The colors of the houses were perfectly white, the colors of their land brilliantly green. Where there were flowers, they all sparkled, inviting him to taste of their scent. He motioned to the girl that he wanted to fly closer to that land, to smell the flowers, but she was already lowering the carpet. They came closer, and Akbar marveled at the perfect cleanliness of the place. Who was the ruler of such a city? He flew in closer, in order to smell a flower, and he reached across to a petal,
and was bitterly disappointed. There was no scent. But it was impossible—the flowers were large, their colors perfect, like everything in this land. Each color—red, yellow, green was perfectly vibrant, meticulously cultivated. The vehicles all these people drove were splendid chariots, everything was perfect. He would have loved to experience such rapid motion! And these people lived in perfect peace, and went every day from their home to their place of work, and as far as he could tell life was perfect.

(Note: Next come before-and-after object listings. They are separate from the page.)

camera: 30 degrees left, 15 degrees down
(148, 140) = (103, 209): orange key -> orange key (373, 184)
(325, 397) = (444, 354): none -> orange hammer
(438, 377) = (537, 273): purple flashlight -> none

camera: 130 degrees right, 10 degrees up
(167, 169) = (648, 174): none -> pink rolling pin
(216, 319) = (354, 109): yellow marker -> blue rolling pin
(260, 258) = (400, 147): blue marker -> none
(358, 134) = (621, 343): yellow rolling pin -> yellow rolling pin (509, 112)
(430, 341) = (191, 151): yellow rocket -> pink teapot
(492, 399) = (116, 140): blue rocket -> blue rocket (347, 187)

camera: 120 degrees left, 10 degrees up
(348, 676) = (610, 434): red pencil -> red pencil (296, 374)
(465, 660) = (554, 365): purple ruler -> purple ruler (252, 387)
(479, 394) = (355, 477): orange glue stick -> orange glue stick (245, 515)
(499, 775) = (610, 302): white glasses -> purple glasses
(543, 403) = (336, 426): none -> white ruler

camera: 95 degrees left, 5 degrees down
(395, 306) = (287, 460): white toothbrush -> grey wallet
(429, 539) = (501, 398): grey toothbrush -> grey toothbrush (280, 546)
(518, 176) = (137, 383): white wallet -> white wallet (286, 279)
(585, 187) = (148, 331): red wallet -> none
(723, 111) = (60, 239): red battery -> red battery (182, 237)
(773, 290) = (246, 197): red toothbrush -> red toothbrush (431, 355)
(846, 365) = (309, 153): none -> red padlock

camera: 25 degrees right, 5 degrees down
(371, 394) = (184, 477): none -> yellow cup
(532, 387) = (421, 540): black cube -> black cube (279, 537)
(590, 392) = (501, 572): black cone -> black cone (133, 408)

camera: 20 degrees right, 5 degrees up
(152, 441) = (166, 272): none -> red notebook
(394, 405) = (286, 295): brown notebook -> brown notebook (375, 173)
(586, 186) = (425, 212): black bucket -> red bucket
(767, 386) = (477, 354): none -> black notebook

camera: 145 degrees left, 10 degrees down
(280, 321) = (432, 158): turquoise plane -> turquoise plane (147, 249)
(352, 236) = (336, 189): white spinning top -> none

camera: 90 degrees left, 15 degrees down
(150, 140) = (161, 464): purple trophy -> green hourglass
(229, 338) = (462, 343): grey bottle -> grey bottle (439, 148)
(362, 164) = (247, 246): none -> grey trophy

How could his beloved Fathepur Sikri compare to such a place? He had an idea; he wanted an insight into this land’s imagination. After all, artistic endeavor is what Fathepur Sikri treasured.
They flew in closer.
It was strange; for such a fine city there were only a few books. They stopped in what seemed to be a library and gazed at literary works. He was puzzled by their contents. Maybe the girl let him know what types of books they were, or maybe he just sensed it, but he felt that some of those books were the old classics that had been read by rote for centuries, but the rest…were not home to stories. At least, not the stories to which he was accustomed. Sealed-in by the worst of wearied reality, none of the stories belonged to imagination. He felt as if all these people knew the answers to everything, from the path of a cloud on a far-away Friday evening, to the exact profession their children would excel in on a far-away Monday morning.
He shivered. Everyone lived inside at all times. He saw machines everywhere, in clean chrome and white metal, and it frightened him. So many watched sparkling clear screens in lascivious fascination. No one seemed able to function without their machines. And he knew, that in this land loneliness was endemic—unadulterated loneliness, which knew nothing of solitude. It attacked, silently. The anonymous assassin.
Akbar desperately wanted to leave. And immediately the carpet started rising. The girl stood stock-still, staring in front of her. She hadn’t yet said a single word.
The emperor wanted to return home. The future, if indeed that was what he had seen, frightened him.
He must have been trembling perceptibly, for the girl eased the carpet to a welcoming island, isolated from all civilization. They must have retreated in time, for there was no sign of machinery anywhere.
They didn’t land, but hovered slightly over the earth, watching the sun set. Akbar’s head hurt. One man couldn’t support the weight of an entire world.
The trees near the coast were swaying to sea-breezes, in lush syllables of longing. As if the night were whispering, only to him.
Soon it was dark.
Once more, Akbar was stunned.
For one tree stood out among all the others. Not for its height or breadth, but for its leaves.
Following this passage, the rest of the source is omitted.